27-letni mieszkaniec Ostrowa Wlkp. zaparkował swojego konia na ul. Mertki w Ostrowie Wlkp. To niecodzienne zdarzenie miało miejsce na największym osiedlu bloków w czwartkowe przedpołudnie. Wielu mieszkańców było zdegustowanych widokiem moknącego konia. Gdy właściciel oddalił z osiedla prowadząc konia, udało się go namierzyć we Wtórku na jednej z posesji. Tam stwierdzono, że koń ma tylko jedną podkowę. Ponadto musiał stać ponad godzinę w sadzie przy jednej z posesji w oczekiwaniu na innego mieszkańca, który zadeklarował zapewnienie schronienia dla konia.
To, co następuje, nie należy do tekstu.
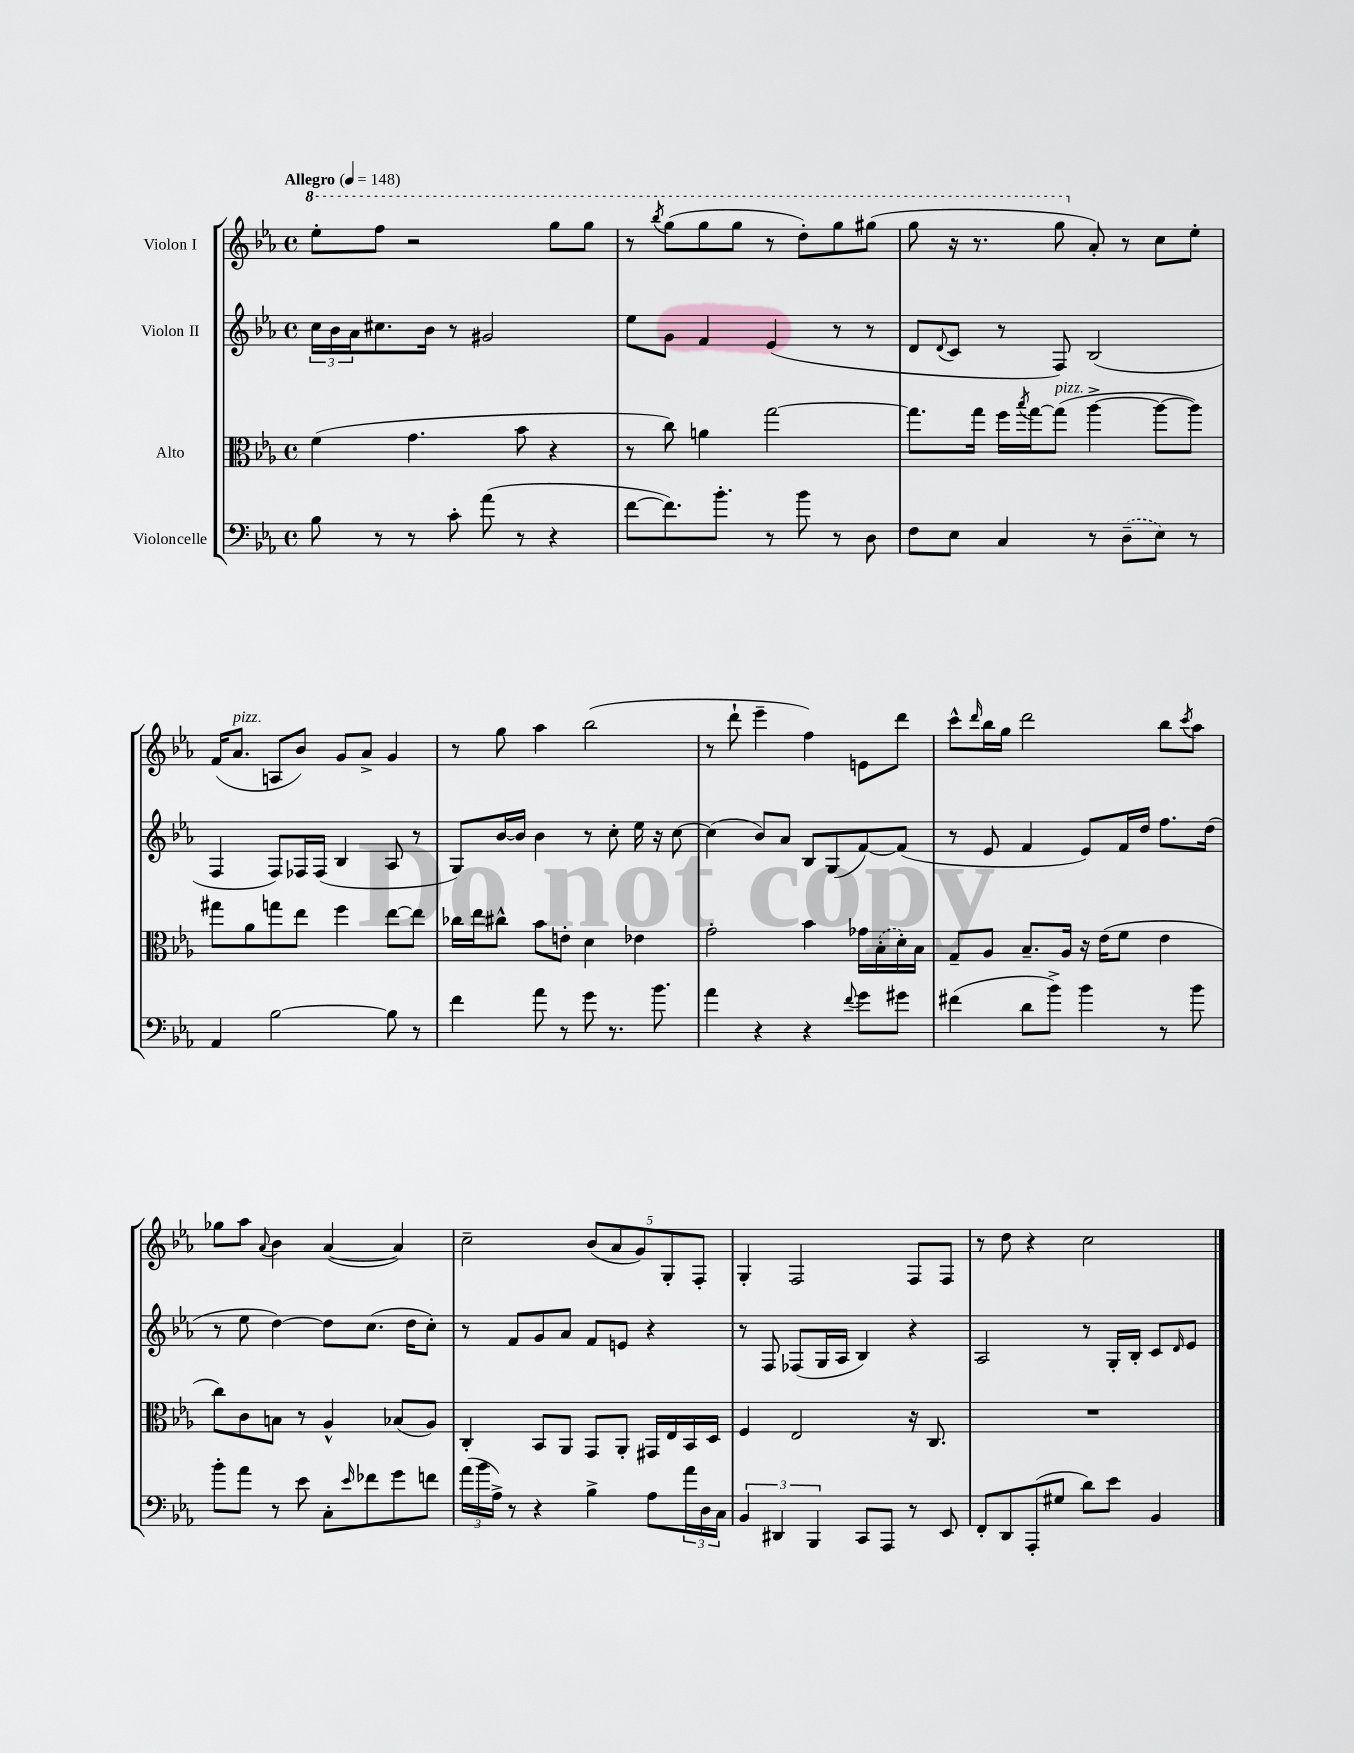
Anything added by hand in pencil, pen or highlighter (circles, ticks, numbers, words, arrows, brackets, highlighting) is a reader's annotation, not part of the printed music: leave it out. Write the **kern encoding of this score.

**kern	**kern	**kern	**kern
*staff4	*staff3	*staff2	*staff1
*clefF4	*clefC3	*clefG2	*clefG2
*k[b-e-a-]	*k[b-e-a-]	*k[b-e-a-]	*k[b-e-a-]
*M4/4	*M4/4	*M4/4	*M4/4
*met(c)	*met(c)	*met(c)	*met(c)
*MM148	*MM148	*MM148	*MM148
8B-	(4f	24cc	8eee-'
.	.	24b-	.
.	.	24a-	.
8r	.	8.cc#	8fff
8r	4.g	.	2r
.	.	16b-	.
8c'	.	8r	.
(8a-	.	2g#	.
8r	8b-	.	.
4r	4r	.	8ggg
.	.	.	8ggg
=	=	=	=
[8f	8r	8ee-	8r
.	.	.	8qbbb-
8.f])	8cc)	8g	(8ggg
.	4a	4f	8ggg
8.b-'	.	.	.
.	.	.	8ggg
8r	[2gg	(4e-	8r
8b-	.	.	8ddd')
8r	.	8r	8ggg
8D	.	8r	(8ggg#
=	=	=	=
8F	8.gg]	8d	8ggg
.	.	8qqd	.
8E-	.	8c	16r
.	16gg	.	8.r
4C	16ff	8r	.
.	8qbb-	.	.
.	[16gg	.	.
.	(8gg]	8F)	8ggg
8r	[4aa-^	(2B-	8a-')
(8D~	.	.	8r
8E-)	8aa-_	.	8cc
8r	8aa-])	.	8ee-'
=	=	=	=
4AA-	8gg#	4F	(16f
.	.	.	8.a-
.	8a-	.	.
[2B-	8gg	8F)	8A
.	8ee-	16F-	8b-)
.	.	(16F-	.
.	4ff	4B-	8g
.	.	.	8a-^
8B-]	[8ee-	8A-	4g
8r	8ee-]	8r	.
=	=	=	=
4f	16cc-	8G)	8r
.	16ee-	.	.
.	8cc#^^	[16b-	8gg
.	.	16b-]	.
8a-	8b-	4b-	4aa-
8r	8e'	.	.
8g	4d	8r	(2bb-
8.r	.	8cc'	.
.	4e-	16ee-	.
8.b-	.	16r	.
.	.	[8cc	.
=	=	=	=
4a-	2g'	(4cc]	8r
.	.	.	8ddd`
4r	.	8b-)	4eee-~
.	.	8a-	.
4r	4b-	8B-	4ff)
.	.	(8G	.
8qqf	.	.	.
8g	16g-	[8f)	8e
.	(16B-'	.	.
8g#	16d')	(8f]	8ddd
.	16B-	.	.
=	=	=	=
(4f#	8G~	8r	8ccc^^
.	.	.	16qqddd
.	8A-	8e-	16bb-
.	.	.	16gg
8d	8.B-~	4f	2ddd
8b-^)	.	.	.
.	16A-	.	.
4b-	16r	8e-)	.
.	(16e-	.	.
.	8f	16f	.
.	.	16dd	.
8r	4e-	8.ff	8bb-
.	.	.	8qccc
8b-	.	.	8aa-
.	.	(16dd	.
=	=	=	=
8b-'	8cc)	8r	8gg-
8a-	8c	8ee-	8aa-
.	.	.	8qqa-
8r	8B	[4dd)	4b-
8e-	8r	.	.
8C'	4A-^^	8dd]	([4a-
16qqe-	.	.	.
8f-	.	(8.cc	.
8g	(8B-	.	4a-])
.	.	16dd	.
8f	8A-)	8cc')	.
=	=	=	=
(24a-	4C'	8r	2cc~
24b-	.	.	.
24A-^)	.	.	.
8r	.	8f	.
4r	8BB-	8g	.
.	8AA-	8a-	.
4B-^	8GG	8f	(10b-
.	.	.	10a-
.	8AA-'	8e	.
.	.	.	10g)
8A-	16GG#	4r	.
.	.	.	10G'
.	16E-	.	.
24a-	16BB-	.	.
.	.	.	10F'
24D	.	.	.
.	16D	.	.
24C	.	.	.
=	=	=	=
6BB-	4F	8r	4G'
.	.	8F	.
6DD#	.	.	.
.	2E-	(8F-	2F
6BBB-	.	.	.
.	.	16G	.
.	.	16A-	.
8CC	.	4B-)	.
8AAA-	.	.	.
8r	16r	4r	8F
.	8.C	.	.
8EE-	.	.	8F
=	=	=	=
8FF'	1r	2A-	8r
8DD	.	.	8dd
(8AAA-'	.	.	4r
8G#	.	.	.
8d)	.	8r	2cc
8e-	.	16G'	.
.	.	16B-'	.
4BB-	.	8c	.
.	.	16qqd	.
.	.	8e-	.
==	==	==	==
*-	*-	*-	*-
Na miejscu interweniowała policja, która do końca nie znalazła podstaw by doprowadzić do odebrania zwierzęcia za czym postulowały miłośniczki koni.
Na ich oczekiwania wpłynęły wydarzenia, które miały miejsca poprzedniej nocy. Wtedy ten sam koń uciekł właścicielowi i został dopiero złapany na ul. Witosa. Na miejsce również podjechał radiowóz policji, ale właściciel zapewniał, że ma już pełną kontrolę nad koniem. Po kilkudziesięciu minutach widziano mężczyznę z koniem chodzącego po ogródkach działkowych przy ul. Strzeleckiej.
Jak udało się wyczytać na profilu konia na Facebooku, właściciel zwierzęcia podejrzewa szereg osób o zachowania mające szkodzić jego koniowi. Wśród zarzutów można wyczytać, iż ktoś miał jeździć koniem i tym samym doprowadzić do kontuzji. Mężczyzna opowiadał iż nieznani sprawcy obrzucali jego konia… muchami. Na wszystko rzekomo ma nagrania pochodzące z fotopułapek, jednak mimo zapowiedzi ich nie opublikował.
Co najgorsze, miłośnicy koni przekonują iż ten mężczyzna pokłócił się z wieloma, żeby nie powiedzieć wszystkimi, właścicielami stajni i stąd brak schronienia dla jego konia.